Data records START
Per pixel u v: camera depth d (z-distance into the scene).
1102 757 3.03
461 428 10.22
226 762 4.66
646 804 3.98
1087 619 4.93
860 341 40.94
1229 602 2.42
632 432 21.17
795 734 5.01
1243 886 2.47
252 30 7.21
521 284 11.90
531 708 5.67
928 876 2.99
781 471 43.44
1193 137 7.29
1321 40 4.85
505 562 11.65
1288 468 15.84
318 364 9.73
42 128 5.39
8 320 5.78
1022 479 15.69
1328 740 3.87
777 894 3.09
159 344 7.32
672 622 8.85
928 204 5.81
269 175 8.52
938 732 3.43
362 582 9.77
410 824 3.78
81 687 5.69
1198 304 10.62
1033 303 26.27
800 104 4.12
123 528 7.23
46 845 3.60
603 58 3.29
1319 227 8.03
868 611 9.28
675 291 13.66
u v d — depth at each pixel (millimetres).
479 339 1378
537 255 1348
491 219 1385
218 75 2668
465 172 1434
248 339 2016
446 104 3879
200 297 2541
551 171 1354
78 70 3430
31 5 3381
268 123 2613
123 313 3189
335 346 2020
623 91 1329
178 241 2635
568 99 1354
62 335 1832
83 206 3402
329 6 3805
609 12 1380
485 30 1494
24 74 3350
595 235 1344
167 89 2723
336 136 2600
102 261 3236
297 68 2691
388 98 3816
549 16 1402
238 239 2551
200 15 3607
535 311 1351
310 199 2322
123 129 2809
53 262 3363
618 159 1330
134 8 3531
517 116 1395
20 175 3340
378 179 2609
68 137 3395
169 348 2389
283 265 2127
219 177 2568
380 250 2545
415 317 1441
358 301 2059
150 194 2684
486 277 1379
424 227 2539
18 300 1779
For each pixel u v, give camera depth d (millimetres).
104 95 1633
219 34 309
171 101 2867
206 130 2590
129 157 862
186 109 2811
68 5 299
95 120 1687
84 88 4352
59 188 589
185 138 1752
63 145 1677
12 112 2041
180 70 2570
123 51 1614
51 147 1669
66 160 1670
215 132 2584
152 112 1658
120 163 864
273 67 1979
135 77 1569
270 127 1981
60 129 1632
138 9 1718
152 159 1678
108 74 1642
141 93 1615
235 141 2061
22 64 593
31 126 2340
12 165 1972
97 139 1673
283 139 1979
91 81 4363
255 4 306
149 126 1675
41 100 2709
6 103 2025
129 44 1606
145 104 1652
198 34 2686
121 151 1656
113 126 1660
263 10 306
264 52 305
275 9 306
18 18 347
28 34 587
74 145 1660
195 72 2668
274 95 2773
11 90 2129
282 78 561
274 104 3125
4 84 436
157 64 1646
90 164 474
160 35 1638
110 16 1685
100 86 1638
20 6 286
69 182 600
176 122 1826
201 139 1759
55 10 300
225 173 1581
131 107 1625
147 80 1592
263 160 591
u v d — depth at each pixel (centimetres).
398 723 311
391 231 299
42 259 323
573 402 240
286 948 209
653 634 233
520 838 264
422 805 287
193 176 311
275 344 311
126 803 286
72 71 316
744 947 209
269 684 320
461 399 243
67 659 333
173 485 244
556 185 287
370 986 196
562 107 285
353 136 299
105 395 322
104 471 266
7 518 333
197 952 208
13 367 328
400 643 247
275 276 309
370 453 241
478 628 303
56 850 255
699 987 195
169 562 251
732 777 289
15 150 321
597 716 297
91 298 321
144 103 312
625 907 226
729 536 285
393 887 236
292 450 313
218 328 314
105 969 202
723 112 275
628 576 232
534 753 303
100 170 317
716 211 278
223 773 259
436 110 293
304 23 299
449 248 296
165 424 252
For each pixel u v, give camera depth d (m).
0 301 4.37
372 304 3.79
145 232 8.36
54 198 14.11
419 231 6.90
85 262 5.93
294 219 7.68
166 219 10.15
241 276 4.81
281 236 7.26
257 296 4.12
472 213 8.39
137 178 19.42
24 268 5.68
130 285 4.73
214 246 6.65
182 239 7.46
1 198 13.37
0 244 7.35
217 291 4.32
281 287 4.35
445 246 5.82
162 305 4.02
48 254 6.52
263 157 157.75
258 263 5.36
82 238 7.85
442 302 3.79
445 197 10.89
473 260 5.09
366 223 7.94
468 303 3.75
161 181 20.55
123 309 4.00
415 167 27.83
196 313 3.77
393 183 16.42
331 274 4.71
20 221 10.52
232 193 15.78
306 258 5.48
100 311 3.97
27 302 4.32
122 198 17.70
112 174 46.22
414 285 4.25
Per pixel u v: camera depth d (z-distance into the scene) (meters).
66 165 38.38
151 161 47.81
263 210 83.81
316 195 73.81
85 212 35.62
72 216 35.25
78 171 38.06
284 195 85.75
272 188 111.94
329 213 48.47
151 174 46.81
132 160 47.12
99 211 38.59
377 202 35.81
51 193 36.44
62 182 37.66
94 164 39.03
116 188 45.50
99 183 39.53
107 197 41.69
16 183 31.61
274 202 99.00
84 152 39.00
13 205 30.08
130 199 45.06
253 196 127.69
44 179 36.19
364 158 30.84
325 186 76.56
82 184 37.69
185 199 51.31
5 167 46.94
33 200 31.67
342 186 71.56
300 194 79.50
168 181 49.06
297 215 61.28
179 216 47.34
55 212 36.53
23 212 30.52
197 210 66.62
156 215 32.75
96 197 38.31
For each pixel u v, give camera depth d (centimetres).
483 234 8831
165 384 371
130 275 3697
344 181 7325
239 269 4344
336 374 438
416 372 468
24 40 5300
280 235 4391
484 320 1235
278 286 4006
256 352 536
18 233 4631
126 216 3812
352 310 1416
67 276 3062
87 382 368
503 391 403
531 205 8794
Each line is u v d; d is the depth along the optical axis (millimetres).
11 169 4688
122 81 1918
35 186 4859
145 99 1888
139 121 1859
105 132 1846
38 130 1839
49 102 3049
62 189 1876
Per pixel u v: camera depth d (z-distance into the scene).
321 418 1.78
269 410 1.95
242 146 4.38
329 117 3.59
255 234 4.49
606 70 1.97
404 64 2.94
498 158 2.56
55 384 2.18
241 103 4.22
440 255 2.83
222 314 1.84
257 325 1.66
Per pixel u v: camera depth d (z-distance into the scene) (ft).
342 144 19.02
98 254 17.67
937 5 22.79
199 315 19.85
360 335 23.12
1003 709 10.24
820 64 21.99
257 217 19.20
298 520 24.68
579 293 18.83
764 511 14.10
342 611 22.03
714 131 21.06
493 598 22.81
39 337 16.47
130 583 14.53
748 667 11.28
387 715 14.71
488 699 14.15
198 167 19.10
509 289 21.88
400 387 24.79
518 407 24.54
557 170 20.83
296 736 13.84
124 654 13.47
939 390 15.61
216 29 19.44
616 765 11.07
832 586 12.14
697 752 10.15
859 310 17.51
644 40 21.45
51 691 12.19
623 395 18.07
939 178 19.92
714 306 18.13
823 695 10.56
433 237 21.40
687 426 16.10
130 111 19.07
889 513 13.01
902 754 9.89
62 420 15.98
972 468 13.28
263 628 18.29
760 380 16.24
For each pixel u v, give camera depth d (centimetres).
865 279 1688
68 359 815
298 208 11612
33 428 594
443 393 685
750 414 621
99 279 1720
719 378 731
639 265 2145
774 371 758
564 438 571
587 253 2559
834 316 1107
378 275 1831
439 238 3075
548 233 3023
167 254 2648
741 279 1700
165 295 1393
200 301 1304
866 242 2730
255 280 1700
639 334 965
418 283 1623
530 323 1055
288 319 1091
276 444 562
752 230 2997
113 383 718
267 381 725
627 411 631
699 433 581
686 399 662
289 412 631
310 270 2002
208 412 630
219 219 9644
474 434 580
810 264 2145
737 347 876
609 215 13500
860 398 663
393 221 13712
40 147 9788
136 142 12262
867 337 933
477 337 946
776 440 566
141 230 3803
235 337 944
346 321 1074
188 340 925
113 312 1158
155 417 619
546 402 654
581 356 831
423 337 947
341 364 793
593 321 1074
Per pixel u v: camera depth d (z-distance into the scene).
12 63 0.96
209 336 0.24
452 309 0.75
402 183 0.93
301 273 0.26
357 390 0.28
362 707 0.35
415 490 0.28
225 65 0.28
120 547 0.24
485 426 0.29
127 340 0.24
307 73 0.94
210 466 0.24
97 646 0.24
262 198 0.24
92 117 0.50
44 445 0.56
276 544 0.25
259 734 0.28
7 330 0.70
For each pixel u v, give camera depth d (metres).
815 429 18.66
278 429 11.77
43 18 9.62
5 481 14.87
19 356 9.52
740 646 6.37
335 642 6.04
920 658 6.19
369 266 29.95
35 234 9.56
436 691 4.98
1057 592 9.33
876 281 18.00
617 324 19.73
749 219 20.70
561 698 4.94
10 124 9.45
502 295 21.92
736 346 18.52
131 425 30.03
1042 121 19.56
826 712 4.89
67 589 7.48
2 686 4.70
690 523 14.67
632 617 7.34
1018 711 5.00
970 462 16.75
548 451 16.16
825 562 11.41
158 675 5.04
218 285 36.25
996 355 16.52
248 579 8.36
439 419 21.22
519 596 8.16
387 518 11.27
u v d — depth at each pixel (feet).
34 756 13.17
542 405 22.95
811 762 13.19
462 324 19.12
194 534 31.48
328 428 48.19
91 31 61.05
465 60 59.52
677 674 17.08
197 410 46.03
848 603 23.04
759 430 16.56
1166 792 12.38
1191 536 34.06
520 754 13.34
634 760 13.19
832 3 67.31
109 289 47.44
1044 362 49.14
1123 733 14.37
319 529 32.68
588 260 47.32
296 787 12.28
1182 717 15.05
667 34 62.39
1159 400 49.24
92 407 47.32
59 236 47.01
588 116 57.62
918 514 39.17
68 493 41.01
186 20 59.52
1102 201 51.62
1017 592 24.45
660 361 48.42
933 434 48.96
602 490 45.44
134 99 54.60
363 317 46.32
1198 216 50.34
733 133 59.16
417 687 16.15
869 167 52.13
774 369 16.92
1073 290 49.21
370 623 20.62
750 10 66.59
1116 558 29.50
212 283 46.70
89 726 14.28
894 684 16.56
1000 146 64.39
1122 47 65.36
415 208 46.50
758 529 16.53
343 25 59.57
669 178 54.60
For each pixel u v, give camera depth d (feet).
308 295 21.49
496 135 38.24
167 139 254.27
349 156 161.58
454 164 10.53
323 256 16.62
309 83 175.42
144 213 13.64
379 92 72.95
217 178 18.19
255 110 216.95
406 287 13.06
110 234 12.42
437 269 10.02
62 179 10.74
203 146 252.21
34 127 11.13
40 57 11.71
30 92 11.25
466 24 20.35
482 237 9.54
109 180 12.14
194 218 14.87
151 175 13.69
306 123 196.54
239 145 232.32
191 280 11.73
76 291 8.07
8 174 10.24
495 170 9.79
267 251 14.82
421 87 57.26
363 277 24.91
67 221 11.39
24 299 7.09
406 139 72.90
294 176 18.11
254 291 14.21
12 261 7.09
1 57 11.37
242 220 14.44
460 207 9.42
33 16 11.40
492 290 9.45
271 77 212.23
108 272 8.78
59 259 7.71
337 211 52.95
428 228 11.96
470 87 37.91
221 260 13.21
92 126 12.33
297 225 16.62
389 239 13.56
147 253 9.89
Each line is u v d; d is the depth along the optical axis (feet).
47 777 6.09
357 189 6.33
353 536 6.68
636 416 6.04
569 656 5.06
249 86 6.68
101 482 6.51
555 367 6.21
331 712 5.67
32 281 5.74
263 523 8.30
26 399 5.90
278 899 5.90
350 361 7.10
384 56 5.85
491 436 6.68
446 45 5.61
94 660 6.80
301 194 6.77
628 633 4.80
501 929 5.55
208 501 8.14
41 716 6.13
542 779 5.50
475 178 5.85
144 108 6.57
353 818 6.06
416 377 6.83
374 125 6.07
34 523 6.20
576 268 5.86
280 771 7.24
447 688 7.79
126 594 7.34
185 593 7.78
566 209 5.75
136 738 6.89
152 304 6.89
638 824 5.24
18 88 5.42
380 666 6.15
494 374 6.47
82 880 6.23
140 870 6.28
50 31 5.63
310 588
Data records END
Line count for "feet": report how many lines in the data above include it, with no other words.

3